Futurism lib (futures in D)

Kevin Bealer kevinbealer at gmail.com
Mon Jan 22 21:59:14 PST 2007


== Quote from Daniel Keep (daniel.keep+lists at gmail.com)'s article
> Kevin Bealer wrote:
...
>
> > 2. You can't pass a char[10] (for example) to a function that uses a char[]
> >    input -- instead, you need to ask for the slice, for example, using
> >    syntax like:
> >
> >      make_future(& work, 1234, "some string"[]);
> >                                             ^^
> >
> >    I could probably fix this if I knew how to use static if or "is" to find
> >    out whether something is a static array or not.  For now, the above syntax
> >    is a not-too-painful workaround.
> >
> > Kevin
>
> Of course, the alternative is to move the function out to the template
> argument as an alias, and THEN specialise on the argument type of that
> (which I've done in my OGL/SDL safety templates), which would make it
> look like this:
>
>      make_future!(work)(1234, "some string");
>
> At least, I think it would :P
>
> This is one of the reasons I love D: programming in it is like opening
> up a shiny russian doll: every time you think you know what's going on,
> there's a whole 'nother layer to play with.

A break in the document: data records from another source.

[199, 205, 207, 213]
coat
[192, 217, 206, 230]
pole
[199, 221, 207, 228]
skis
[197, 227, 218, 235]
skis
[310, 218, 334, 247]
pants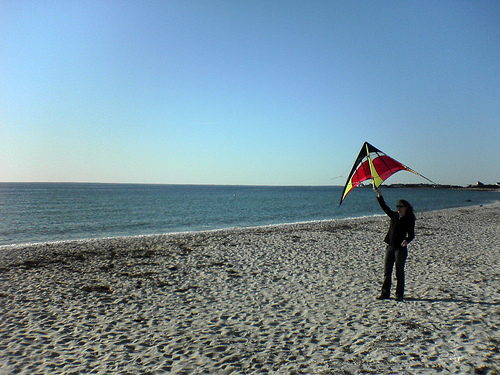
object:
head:
[391, 198, 414, 212]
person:
[372, 189, 415, 301]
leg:
[378, 247, 394, 293]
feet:
[371, 294, 393, 302]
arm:
[375, 194, 396, 216]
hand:
[372, 185, 379, 195]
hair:
[396, 200, 420, 221]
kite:
[326, 140, 436, 205]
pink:
[377, 161, 391, 169]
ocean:
[0, 183, 499, 262]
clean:
[0, 181, 499, 244]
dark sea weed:
[23, 243, 158, 274]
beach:
[0, 199, 499, 374]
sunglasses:
[394, 206, 408, 212]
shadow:
[386, 296, 499, 306]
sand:
[0, 201, 499, 374]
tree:
[434, 182, 459, 188]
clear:
[0, 0, 499, 187]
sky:
[0, 0, 499, 187]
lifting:
[362, 174, 395, 216]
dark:
[385, 222, 408, 240]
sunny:
[110, 43, 247, 160]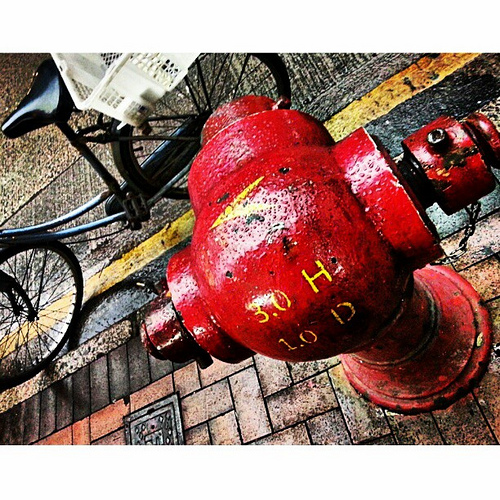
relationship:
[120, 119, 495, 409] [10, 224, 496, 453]
hydrant in sidewalk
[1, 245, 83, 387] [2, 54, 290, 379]
wheel on front of bicycle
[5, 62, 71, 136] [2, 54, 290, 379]
seat of bicycle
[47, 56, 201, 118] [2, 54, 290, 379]
basket in bicycle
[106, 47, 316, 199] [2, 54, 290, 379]
wheel of bicycle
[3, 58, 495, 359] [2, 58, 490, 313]
road with line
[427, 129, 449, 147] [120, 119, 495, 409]
bolt on top of hydrant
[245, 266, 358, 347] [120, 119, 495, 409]
numbers written on hydrant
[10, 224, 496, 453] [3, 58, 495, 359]
sidewalk by road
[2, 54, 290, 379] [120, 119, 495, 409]
bicycle near hydrant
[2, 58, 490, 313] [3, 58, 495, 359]
line on top of road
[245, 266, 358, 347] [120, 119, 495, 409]
numbers on top of hydrant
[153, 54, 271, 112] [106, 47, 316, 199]
spokes in wheel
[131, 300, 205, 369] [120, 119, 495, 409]
valve on side of hydrant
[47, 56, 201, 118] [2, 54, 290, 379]
basket on back of bicycle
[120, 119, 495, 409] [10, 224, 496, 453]
hydrant on top of sidewalk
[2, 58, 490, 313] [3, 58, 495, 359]
line on side of road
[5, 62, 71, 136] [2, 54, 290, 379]
seat on top of bicycle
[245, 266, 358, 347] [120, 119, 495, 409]
numbers on hydrant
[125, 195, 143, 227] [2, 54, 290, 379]
pedal on side of bicycle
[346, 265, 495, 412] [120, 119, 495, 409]
bottom of hydrant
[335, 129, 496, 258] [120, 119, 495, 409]
side of hydrant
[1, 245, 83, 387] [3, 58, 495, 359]
wheel on top of road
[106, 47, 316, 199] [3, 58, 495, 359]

I didn't fully appreciate this statement until I got the solution working.
Now my head hurt like back when I was learning recursion for the first time,
which is a sign that my mental software is getting a refactoring. ;)

Template metaprogramming requires another layer of meta-thinking.  Practice
helps too (with the syntax especially).  I think I'm finally starting to
"absorb" what tuples are doing and why variadic stuff works the way it does.

The requirement for "[]" is gone now, but more fundamentally, conversions
between arguments and parameters should happen in the 'right direction'.

This is accomplished by extracting the parameters from the delegate inside
of make_future() (using a helper template).  The changes are in SVN but for
those of you just reading along, these are the modified lines:

template FutureTypeGroup(Delegate, Args...) {
    alias ReturnType!(Delegate)          Return;
    alias ParameterTypeTuple!(Delegate)  Params;
    alias Future!(Return, Params)        TFuture;
}

FutureTypeGroup!(Delegate, Args).TFuture
make_future(Delegate, Args...)(Delegate cmd, Args args)
{
    return new FutureTypeGroup!(Delegate, Args).TFuture(cmd, args);
}

I think the fact that this change affects so few lines is a testament
to the increasing expressiveness of D.